The Boston-based company has been making medication management and medication adherence software since 2012, when founder Omri Shor nearly lost his father to an insulin overdose.

“In that situation, my father had an iPhone 3G and we started thinking about how people can manage their medications [using mobile technology]. But we were also concerned as to how come his provider, his insurer, his pharma company, none of them had a solution that they were providing,” Shor told MobiHealthNews. “So I think that one of the most important things in this announcement is the fact that patients, directly from the health records, can get their information into Medisafe. And that leads to ease of use and accuracy. You get exactly what the doctor prescribed; there’s no place for misinterpretation or any issues of that sort.”

The Medisafe integration shows how Apple Health Records is providing more than just EHR integration, which Medisafe has already been doing on a hospital-by-hospital basis.

“A real difference is [this integration] does not require us to sign documents with the hospital,” Shor said. “The approval process is simple. Because Apple is the middleware between the two of us, that does not require us to do all of those processes that we have to do with a hospital. And you know the signatures and processes, that is something that slows innovation dramatically.”

Importing medication lists via Health Records will allow patients at participating health systems — which now number in the 50s, up from 39 at launch — to import their medication lists from the EHR. This prevents errors where a patient might enter the wrong medication or the wrong dosage in the app. It also allows the list to update automatically when a patient’s prescription changes.

“You have a toggle inside Apple that will keep it always on,” Shor said. “The moment the physician switches you from one drug to another, Medisafe immediately gets a notification remind the user to change that.

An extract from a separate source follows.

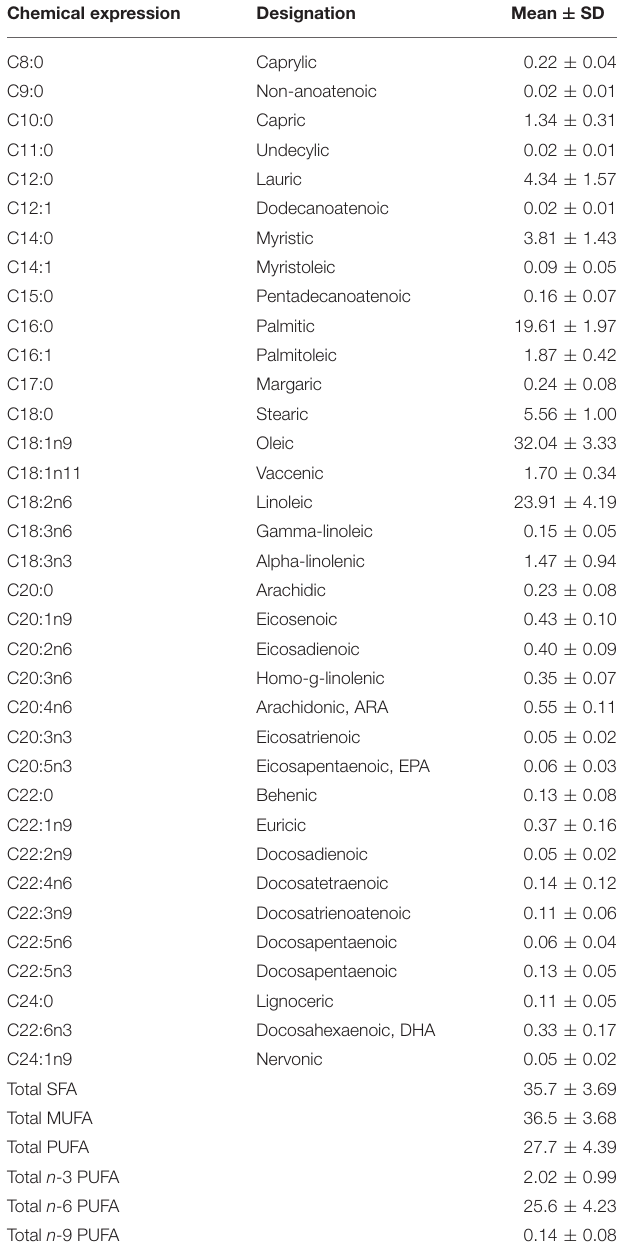
TABLE 4 | Fatty acid composition in breast milk. Chemical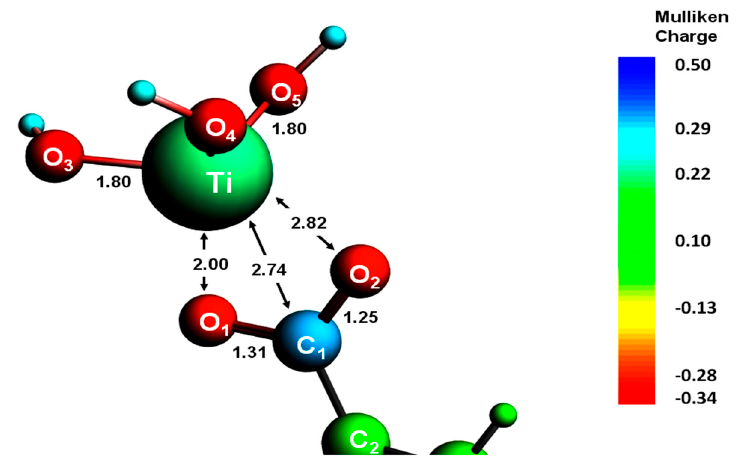
Figure 24. Inter-atomic distances and Mulliken´s charge analysis on the [R-COO-Ti(OH) 3 ] interface.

So no matter what changes in your regimen, you’re current and up to date throughout the entire process.”

The API is open to developers now, but the integrations that come out of it, including the Medisafe integration, won’t be open until iOS 12 launches, likely in September.

“I do believe that essentially what Apple is doing here is to really connect dots inside the healthcare system that were not connected, at scale,” Shor said. “So it might have been that we had an integration here and an integration there, but what Apple is doing completely opens the ecosystem. And I think the outcome of that over the next few years will be, simply put, saving the lives of patients.”